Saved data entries
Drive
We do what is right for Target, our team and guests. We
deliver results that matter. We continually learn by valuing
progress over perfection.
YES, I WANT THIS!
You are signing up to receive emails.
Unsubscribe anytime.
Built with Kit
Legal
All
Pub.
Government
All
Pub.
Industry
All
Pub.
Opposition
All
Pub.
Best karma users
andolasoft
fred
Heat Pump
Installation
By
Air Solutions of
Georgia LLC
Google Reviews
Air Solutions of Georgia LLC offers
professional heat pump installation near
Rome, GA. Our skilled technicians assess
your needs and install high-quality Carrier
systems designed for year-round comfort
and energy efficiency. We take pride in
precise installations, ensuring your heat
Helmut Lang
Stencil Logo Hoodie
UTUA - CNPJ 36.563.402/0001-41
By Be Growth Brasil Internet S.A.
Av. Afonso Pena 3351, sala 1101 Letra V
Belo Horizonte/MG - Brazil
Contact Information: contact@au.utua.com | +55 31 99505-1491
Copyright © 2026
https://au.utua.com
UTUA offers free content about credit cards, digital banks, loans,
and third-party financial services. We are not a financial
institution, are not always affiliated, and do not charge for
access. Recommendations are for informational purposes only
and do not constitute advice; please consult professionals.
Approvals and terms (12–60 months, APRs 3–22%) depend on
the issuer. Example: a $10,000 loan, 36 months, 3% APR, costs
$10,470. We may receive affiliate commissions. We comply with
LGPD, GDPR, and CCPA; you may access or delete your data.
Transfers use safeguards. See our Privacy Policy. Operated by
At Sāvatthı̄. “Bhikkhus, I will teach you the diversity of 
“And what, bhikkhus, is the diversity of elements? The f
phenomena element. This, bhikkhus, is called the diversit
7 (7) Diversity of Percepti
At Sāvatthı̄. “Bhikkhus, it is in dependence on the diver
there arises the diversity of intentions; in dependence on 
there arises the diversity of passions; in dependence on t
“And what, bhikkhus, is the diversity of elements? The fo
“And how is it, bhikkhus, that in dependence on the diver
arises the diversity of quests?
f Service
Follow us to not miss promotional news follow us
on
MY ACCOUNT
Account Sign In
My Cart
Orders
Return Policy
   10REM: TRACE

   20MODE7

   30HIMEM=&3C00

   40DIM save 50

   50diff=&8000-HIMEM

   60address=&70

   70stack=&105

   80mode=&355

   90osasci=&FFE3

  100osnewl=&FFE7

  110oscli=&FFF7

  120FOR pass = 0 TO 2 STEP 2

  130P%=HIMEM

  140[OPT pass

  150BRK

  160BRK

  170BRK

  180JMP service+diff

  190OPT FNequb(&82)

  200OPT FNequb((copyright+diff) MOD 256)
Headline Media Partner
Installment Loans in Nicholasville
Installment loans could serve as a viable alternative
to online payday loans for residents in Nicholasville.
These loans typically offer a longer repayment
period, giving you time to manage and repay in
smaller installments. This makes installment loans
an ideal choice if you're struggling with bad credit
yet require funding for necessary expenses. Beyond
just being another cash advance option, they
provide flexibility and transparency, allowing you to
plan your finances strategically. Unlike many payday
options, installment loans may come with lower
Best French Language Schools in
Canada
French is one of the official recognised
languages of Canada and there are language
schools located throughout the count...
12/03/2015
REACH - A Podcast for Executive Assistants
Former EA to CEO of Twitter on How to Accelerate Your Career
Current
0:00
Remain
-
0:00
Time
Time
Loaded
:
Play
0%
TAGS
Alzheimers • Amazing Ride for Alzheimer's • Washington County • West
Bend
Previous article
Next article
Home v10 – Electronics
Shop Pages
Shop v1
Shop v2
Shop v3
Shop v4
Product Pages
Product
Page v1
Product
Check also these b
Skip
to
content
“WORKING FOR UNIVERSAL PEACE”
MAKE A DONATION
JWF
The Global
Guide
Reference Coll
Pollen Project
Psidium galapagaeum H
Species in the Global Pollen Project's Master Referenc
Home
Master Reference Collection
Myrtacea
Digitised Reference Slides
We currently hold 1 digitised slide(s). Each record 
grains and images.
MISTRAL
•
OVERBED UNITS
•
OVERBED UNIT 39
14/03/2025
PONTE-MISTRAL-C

WHAT IS REQUIRED:
In the entries above, find each line with the word "months" and return it.

FINAL ANSWER:
Approvals and terms (12–60 months, APRs 3–22%) depend on
the issuer. Example: a $10,000 loan, 36 months, 3% APR, costs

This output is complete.